How can I grow my super?

Smiling family of four outdoors, with mother holding young boy and father giving piggyback ride to young girl.

What you do today can make a big difference later.
Explore the steps you can take to help grow your retirement savings.

Add extra to your super when you can

There are two main ways you can contribute to your super:

  • before tax contributions (also known as concessional contributions), and
  • after tax contributions (also known as non-concessional or personal contributions).

Before tax contributions

Before tax contributions are made from your income before tax is taken out. They include your employer's Super Guarantee (SG) contributions, any salary sacrifice contributions, and personal contributions you claim as a tax deduction.

Why consider it?
  • Pay less tax: These contributions are usually taxed at 15% (depending on your income), which may be lower than than the tax you pay on your income.
  • Reduce your taxable income: By salary sacrificing from your before tax income, you could lower your taxable income and potentially pay less tax.
  • Grow your super: The earlier you start contributing extra to your super, the more you benefit from compound interest. This means you earn interest on your interest, and over time, this can significantly increase your super balance.

After tax contributions

After tax contributions are made from money you've already paid tax on, such as your take-home pay, savings, an inheritance or proceeds from selling an asset.

Why consider it?
  • Boost your super without paying extra tax: Because these contributions come from income that’s already been taxed, you generally won’t pay additional tax when they’re added to your super (unless you exceed the annual cap).
  • Benefit from government incentives: You may be eligible for a government co-contribution to help boost your super savings.~
  • Support your spouse: Help your partner grow their retirement savings and potentially claim a tax offset by contributing to their super.~
  • Claim a tax deduction: If you’ve made after tax contributions to your super, you may be eligible to claim a tax deduction for these contributions.~
  • Grow your super: Adding extra contributions can help increase your balance over time, giving your super more opportunity to grow.
While making extra contributions can be a great way to grow your savings for retirement and could reduce your tax, it isn't right for everybody. There are limits (contributions caps) that apply to both before and after tax contributions.  If you go over these caps, you may need to pay extra tax. Before making contributions, always think about your situation and consider obtaining financial advice.† BUSSQ offers personal advice to members at no charge.^
To learn more:

Super contribution caps

The government sets limits (contribution caps) on how much money you can add to your super each year. While aAdding extra to your super is a great way to grow your balance, if you go over these limits, you may pay extra tax.

Learn more

Put money in your super and make a tax deduction

You may be able to claim a tax deduction for personal super contributions that you make from your after-tax income.

Learn more

How to make contributions

BUSSQ makes it easy for you to build your super, with flexible ways to contribute:

1. Salary sacrifice
Salary sacrifice is when your employer pays part of your salary into your super account before tax, instead of it being paid to you as take-home income.

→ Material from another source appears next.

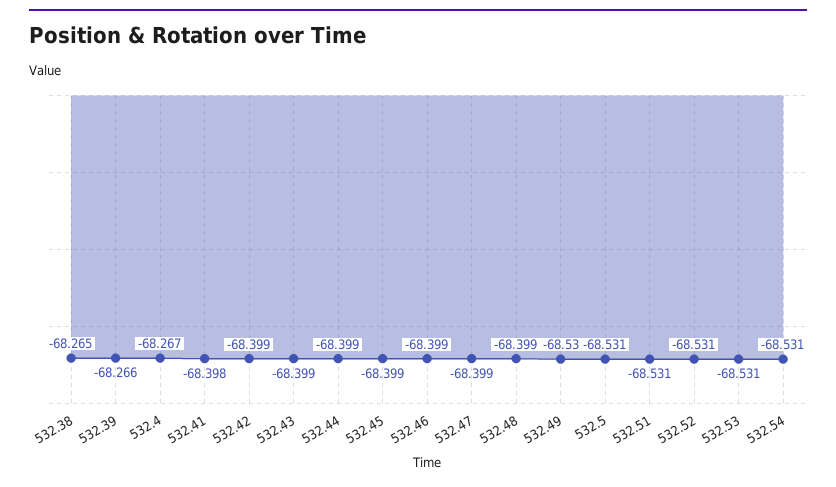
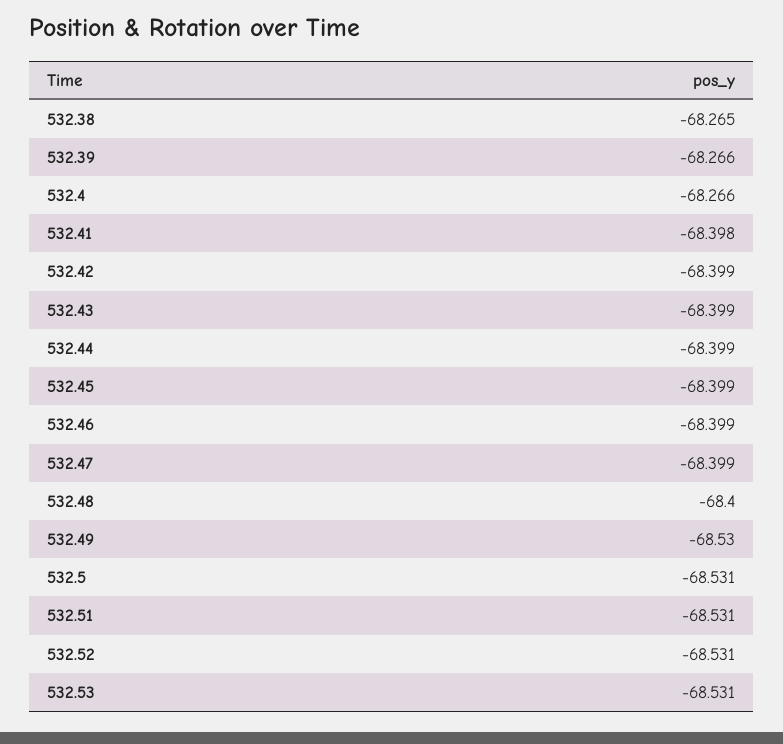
532.4: -68.267 -> -68.266
532.48: -68.399 -> -68.4
532.54: -68.531 -> none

Check with HR or payroll team to see if salary sacrificing is available. If it is, ask your employer to set it up for you.†

2. BPAY®
BPAY® allows you to transfer set amounts directly from your bank, building society or credit union account into your BUSSQ account.

You can find your BPAY details in your online account or by calling us.

3. Payroll deduction
Your employer may be able to arrange additional super contributions directly from your pay.

Speak with your employer to to see if this option is available. If it is, you can organise regular deductions from your pay.†

4. Direct Debit
You can choose to have a set amount regularly deducted from your bank account and paid into your BUSSQ account.

To get started, simply complete and return a Direct Debit Request form.†

Watch and learn

Voluntary contributions

Adding a little extra to your super now could make a real difference to your balance at retirement.

Salary sacrifice

Salary sacrificing part of your before tax salary into your super account can help grow your super and reduce your taxable income.

Get it together – Find and combine your super

Find lost super

If you've ever changed your name, address or job, there's a chance you could have super accounts you've lost track of. These may be sitting with other super funds or held by the Australian Tax Office (ATO). 

You can find lost or unclaimed super using your Tax File Number (TFN) and logging into myGov via the ATO website.

Combine your super

If you've had more than one job, there's a good chance you may more than one super account.

Having multiple accounts can mean you’re paying multiple fees and insurance premiums. So it could be worth thinking about getting your super accounts all together.

Have you changed jobs recently?

If you start a new job, take a couple of simple steps to ensure you keep track of your super.  

If you forget to tell your employer where you want your super paid, you could end up with more than one super account.